Monday, June 23, 2014



Healthy Worry. Worry is an anxious preoccupation with an anticipated negative event. Worry helps us adapt by directing attention to true problems that once identified can then be addressed. In this way worry is effective in managing the many, real challenges of life.
Unhealthy Worry. For some people the adaptive process of worry breaks down. Their worries no longer motivate effective problem solving and instead they become stuck in thinking about everything that could go wrong. They are plagued with thoughts and images of disastrous outcomes that in reality may never come to be.
Dwelling on the Past. While obsessive worry is focused on future outcomes, rumination is an uncontrolled preoccupation with the past. Rumination is experienced as guilt, regret, anger, over perceived mistakes, losses, slights, actions taken or not taken, opportunities forever lost. Rumination is often accompanied by excessively harsh criticism and the overwhelming belief that if things had only been different then existing and future misery could have been avoided.

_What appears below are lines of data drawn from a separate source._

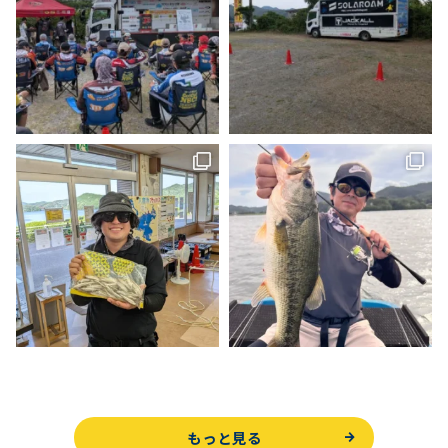
もっと見る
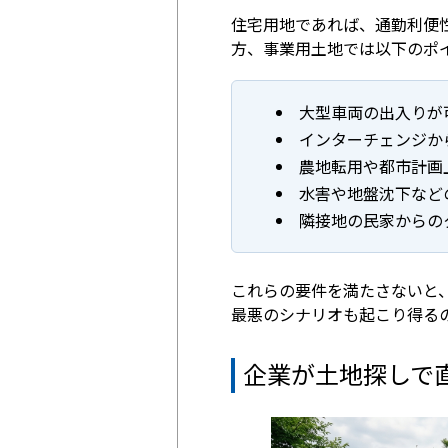
住宅用地であれば、通勤利便
方、事業用土地では以下のポ
大型車両の出入りが
インターチェンジか
農地転用や都市計画
水害や地盤沈下など
隣接地の民家からの
これらの要件を満たさないと
最悪のシナリオも起こり得る
企業が土地探しで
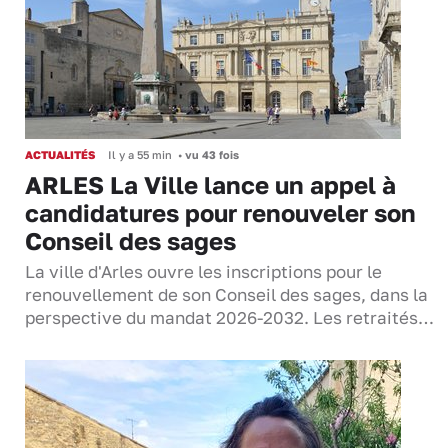
ACTUALITÉS
Il y a 55 min
•
vu 43 fois
ARLES La Ville lance un appel à
candidatures pour renouveler son
Conseil des sages
La ville d'Arles ouvre les inscriptions pour le
renouvellement de son Conseil des sages, dans la
perspective du mandat 2026-2032. Les retraités…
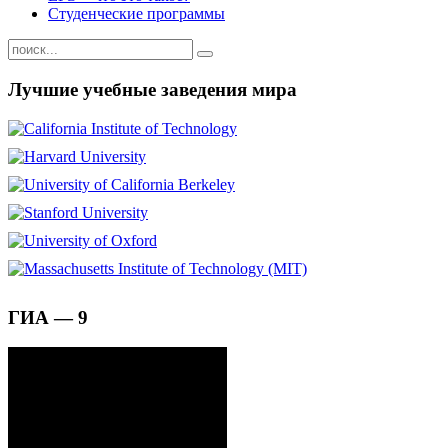
Студенческие программы
Лучшие учебные заведения мира
ГИА — 9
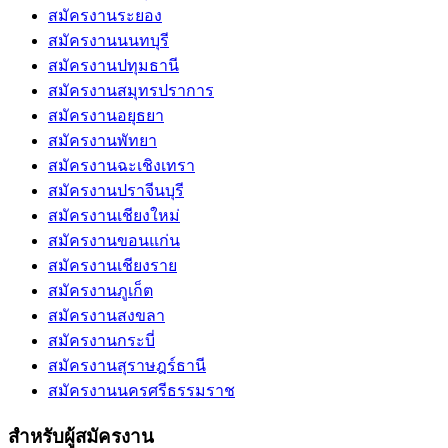
สมัครงานระยอง
สมัครงานนนทบุรี
สมัครงานปทุมธานี
สมัครงานสมุทรปราการ
สมัครงานอยุธยา
สมัครงานพัทยา
สมัครงานฉะเชิงเทรา
สมัครงานปราจีนบุรี
สมัครงานเชียงใหม่
สมัครงานขอนแก่น
สมัครงานเชียงราย
สมัครงานภูเก็ต
สมัครงานสงขลา
สมัครงานกระบี่
สมัครงานสุราษฎร์ธานี
สมัครงานนครศรีธรรมราช
สำหรับผู้สมัครงาน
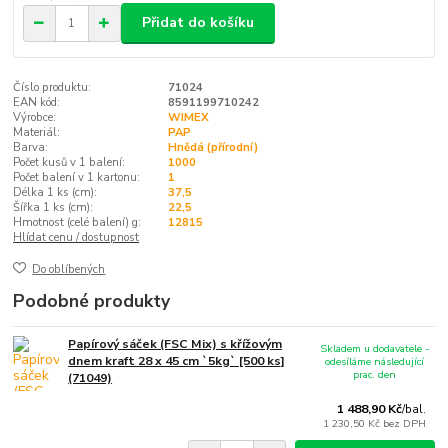
Přidat do košíku
Číslo produktu:
71024
EAN kód:
8591199710242
Výrobce:
WIMEX
Materiál:
PAP
Barva:
Hnědá (přírodní)
Počet kusů v 1 balení:
1000
Počet balení v 1 kartonu:
1
Délka 1 ks (cm):
37,5
Šířka 1 ks (cm):
22,5
Hmotnost (celé balení) g:
12815
Hlídat cenu / dostupnost
Do oblíbených
Podobné produkty
Papírový sáček (FSC Mix) s křížovým
Skladem u dodavatele -
dnem kraft 28 x 45 cm `5kg` [500 ks]
odesíláme následující
prac. den
(71049)
1 488,90 Kč
/
bal.
1 230,50 Kč
bez DPH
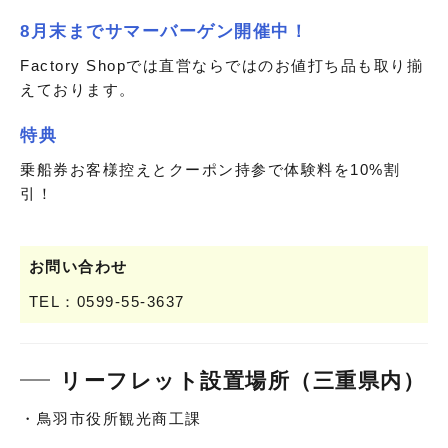
8月末までサマーバーゲン開催中！
Factory Shopでは直営ならではのお値打ち品も取り揃
えております。
特典
乗船券お客様控えとクーポン持参で体験料を10%割
引！
お問い合わせ
TEL：0599-55-3637
リーフレット設置場所（三重県内）
・鳥羽市役所観光商工課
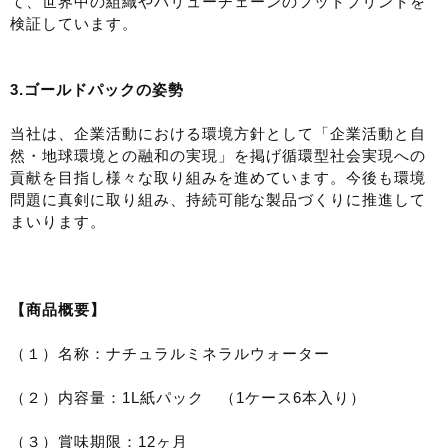
て、世界中の組織やバリューチェーンのフットプリントを
検証しています。
3.ゴールドパックの姿勢
当社は、企業活動における環境方針として「企業活動と自
然・地球環境との融和の実現」を掲げ循環型社会実現への
貢献を目指し様々な取り組みを進めています。今後も環境
問題に真剣に取り組み、持続可能な製品づくりに推進して
まいります。
【商品概要】
（１）名称：ナチュラルミネラルウォーター
（２）内容量：1L紙パック （1ケース6本入り）
（３）賞味期限：12ヶ月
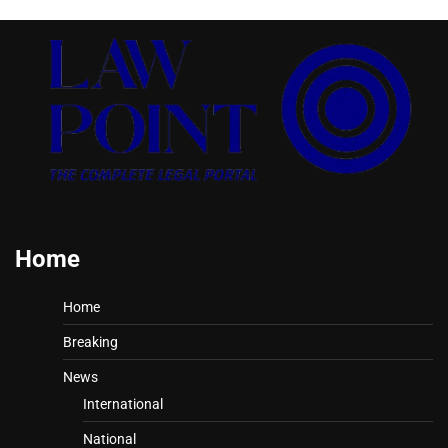
Home
Home
Breaking
News
International
National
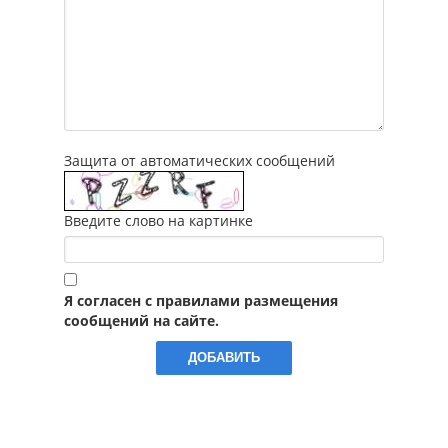
Защита от автоматических сообщений
Введите слово на картинке
Я согласен с правилами размещения
сообщений на сайте.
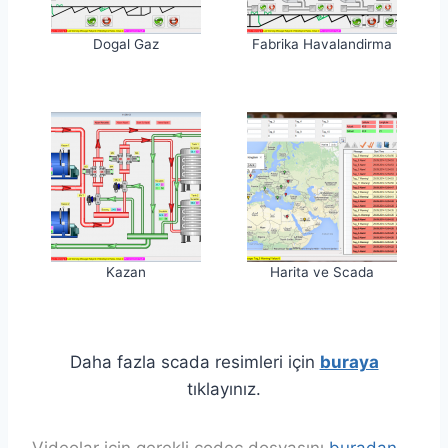
Dogal Gaz
Fabrika Havalandirma
Kazan
Harita ve Scada
Daha fazla scada resimleri için
buraya
tıklayınız.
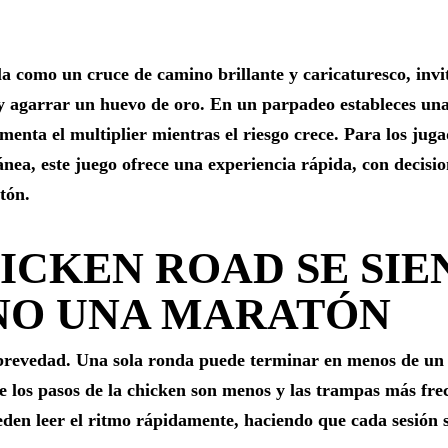
a como un cruce de camino brillante y caricaturesco, inv
o y agarrar un huevo de oro. En un parpadeo estableces una
nta el multiplier mientras el riesgo crece. Para los juga
nea, este juego ofrece una experiencia rápida, con decisio
tón.
ICKEN ROAD SE SI
 NO UNA MARATÓN
u brevedad. Una sola ronda puede terminar en menos de un 
de los pasos de la chicken son menos y las trampas más fre
den leer el ritmo rápidamente, haciendo que cada sesión 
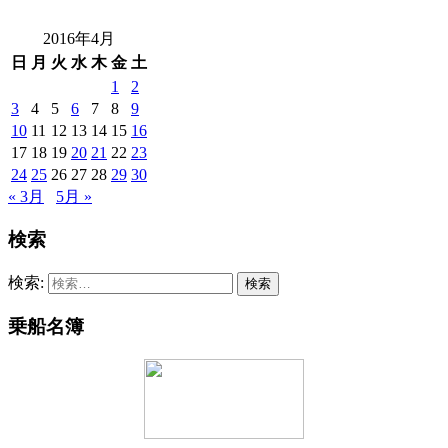
2016年4月
日
月
火
水
木
金
土
1
2
3
4
5
6
7
8
9
10
11
12
13
14
15
16
17
18
19
20
21
22
23
24
25
26
27
28
29
30
« 3月
5月 »
検索
検索:
乗船名簿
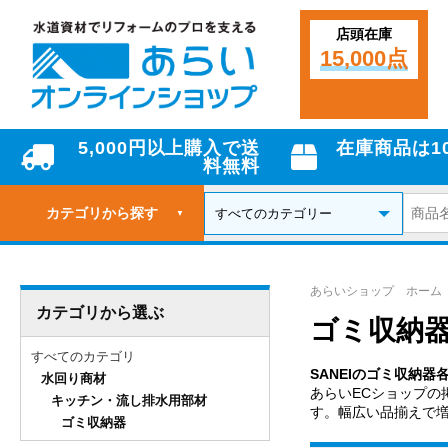
店頭在庫
15,000点
5,000円以上購入で送
在庫商品は1
料無料
カテゴリから探す
▼
あらいショップ ホーム
カテゴリから選ぶ
ゴミ収納器
すべてのカテゴリ
SANEIのゴミ収納器
水回り商材
あらいECショップの
キッチン・流し排水用部材
す。幅広い品揃えで
ゴミ収納器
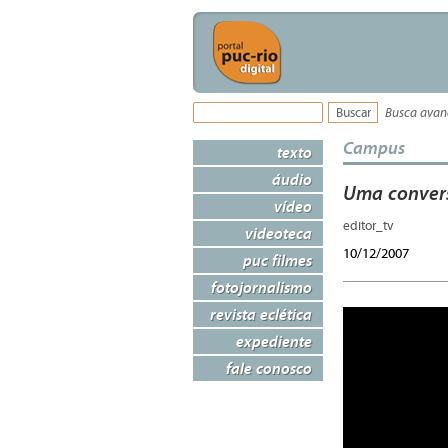
Busca ava
Campus
texto
áudio
Uma conver
vídeo
editor_tv
videoteca
10/12/2007
puc filmes
fotojornalismo
revista eclética
expediente
fale conosco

 The Damage Done. Worry and rumination intensify and prolong distressing emotional states. Worry reinforces anxious feelings – you literally scare yourself – which, in turn, only leads to more worry. The process can extend into anxious periods lasting hours, days, weeks, even years, at times spiraling into panic attacks and emotional “spikes” of anger, guilt and shame. Rumination reinforces feelings of sadness, hopelessness and anger, and if left unchecked, can sink into depression and withdrawal.